No actually, this doesn't happen the same way on modern Unix. The way symbol resolution works is just not the same. A library asking for an extern called "malloc" will get the same malloc. To use those other allocators, you would typically give them a different symbol name, or make the whole process use the new one.

A dll import on Windows explicitly calls for the DLL by name. You could have some DLLs explicitly ask for a different version of the Visual Studio runtime, or with different threading settings, release vs debug etc., and a C extern asking for simply the name "malloc", no other details, will resolve to that, possibly incompatible with another DLL in the same process despite the compiler's perspective of it just being extern void *malloc(size_t) and no other detail, no other decoration, rename of the symbol etc.. there might be a rarely used symbol versioning pragma to accomplish similar on a modern gcc/clang/elf setup but it's not the way anybody does this.

I would argue that the modern Unix way, with these limitations, is better, by the way. Maybe some older Unix in the early days of shared libraries, early 90s or so, tried what Windows does, I don't know. But it's not common today.

snuxoll 7 hours ago | parent [-]

> No actually, this doesn't happen the same way on modern Unix. The way symbol resolution works is just not the same. A library asking for an extern called "malloc" will get the same malloc. To use those other allocators, you would typically give them a different symbol name, or make the whole process use the new one.

This is, yes, the behavior of both the ELF specification as well as the GNU linker.

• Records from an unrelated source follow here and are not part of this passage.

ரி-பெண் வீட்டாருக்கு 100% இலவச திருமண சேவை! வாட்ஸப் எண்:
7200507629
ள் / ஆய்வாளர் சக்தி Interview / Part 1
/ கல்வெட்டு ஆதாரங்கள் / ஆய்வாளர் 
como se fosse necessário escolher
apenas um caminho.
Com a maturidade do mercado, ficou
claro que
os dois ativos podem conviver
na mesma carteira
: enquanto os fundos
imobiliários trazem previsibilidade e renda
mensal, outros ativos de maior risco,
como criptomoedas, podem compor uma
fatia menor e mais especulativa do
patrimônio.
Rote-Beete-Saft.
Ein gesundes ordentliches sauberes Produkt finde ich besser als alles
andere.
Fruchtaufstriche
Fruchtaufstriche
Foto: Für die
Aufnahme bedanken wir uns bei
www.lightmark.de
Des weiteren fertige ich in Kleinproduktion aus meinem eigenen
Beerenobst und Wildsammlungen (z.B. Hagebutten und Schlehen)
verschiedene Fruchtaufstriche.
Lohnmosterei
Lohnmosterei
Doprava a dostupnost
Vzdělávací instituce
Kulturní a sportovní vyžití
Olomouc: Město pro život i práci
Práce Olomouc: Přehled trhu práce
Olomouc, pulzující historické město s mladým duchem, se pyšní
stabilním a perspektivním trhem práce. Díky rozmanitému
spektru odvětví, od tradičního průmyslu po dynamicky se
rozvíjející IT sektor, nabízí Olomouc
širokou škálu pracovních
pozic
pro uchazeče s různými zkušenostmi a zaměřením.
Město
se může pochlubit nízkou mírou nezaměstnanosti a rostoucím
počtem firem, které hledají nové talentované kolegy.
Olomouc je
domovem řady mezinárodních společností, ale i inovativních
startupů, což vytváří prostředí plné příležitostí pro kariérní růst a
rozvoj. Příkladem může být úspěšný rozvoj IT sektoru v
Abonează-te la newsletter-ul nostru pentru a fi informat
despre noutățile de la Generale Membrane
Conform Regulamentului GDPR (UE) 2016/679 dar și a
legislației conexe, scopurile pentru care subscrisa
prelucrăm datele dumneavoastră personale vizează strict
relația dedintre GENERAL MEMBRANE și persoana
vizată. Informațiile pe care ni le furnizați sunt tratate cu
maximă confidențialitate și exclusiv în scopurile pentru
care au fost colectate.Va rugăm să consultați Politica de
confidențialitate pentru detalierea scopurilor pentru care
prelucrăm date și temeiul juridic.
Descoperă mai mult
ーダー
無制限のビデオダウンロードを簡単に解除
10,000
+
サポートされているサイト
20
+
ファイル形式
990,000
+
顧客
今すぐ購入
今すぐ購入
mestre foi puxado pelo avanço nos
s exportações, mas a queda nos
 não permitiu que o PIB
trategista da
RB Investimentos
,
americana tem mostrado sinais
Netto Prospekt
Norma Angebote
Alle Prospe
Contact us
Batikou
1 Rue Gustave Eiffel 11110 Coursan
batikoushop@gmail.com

I'm not here to get into semantics of symbol namespaces and resolution though, I can just as easily link a static jemalloc into an arbitrary ELF shared object and use it inside for every allocation and not give a damn about what the global malloc() symbol points to. There's a half dozen other ways I can have a local malloc() symbol as well instead of having the linker bind the global one.

Which, is the entire point I'm trying to make. Is this a bigger problem on Windows versus UNIX-like platforms due to the way runtime linker support is handled? Yes. Is it entirely possible to have the same issue, however? Yes, absolutely.

pjmlp 2 days ago | parent | prev [-]

Because C standard library isn't part of the OS.

Outside UNIX, the C standard library is a responsibility of the C compiler vendor, not the OS.

Nowadays Windows might seem the odd one, however 30 years ago the operating system was more diverse.

You will also find similar issues on dynamic libraries in mainframes/micros from IBM and Unisys, still being sold.

asveikau 2 days ago | parent [-]

Yeah I know the reasons for this, I'm just saying it's not usual coming from currently dominant unix-like systems.

asveikau 2 days ago | parent | prev [-]

> I couldn't figure out how to use COM or what it's purpose was.

A shorter version than the other reply:

COM allows you to have a reference counted object with callable virtual methods. You can also ask for different virtual methods at runtime (QueryInterface).

Some of the use cases include: maybe those methods are implemented in a completely different programming language that you are using, for example I think one of the historical ones is JavaScript or vbscript interacting with C++. It standardizes the virtual calls in such a way that you can throw in such an abstraction. And since reference counting happens via a virtual call, memory allocation is also up to the callee. Another historical use case is to have the calls be handled in a different process.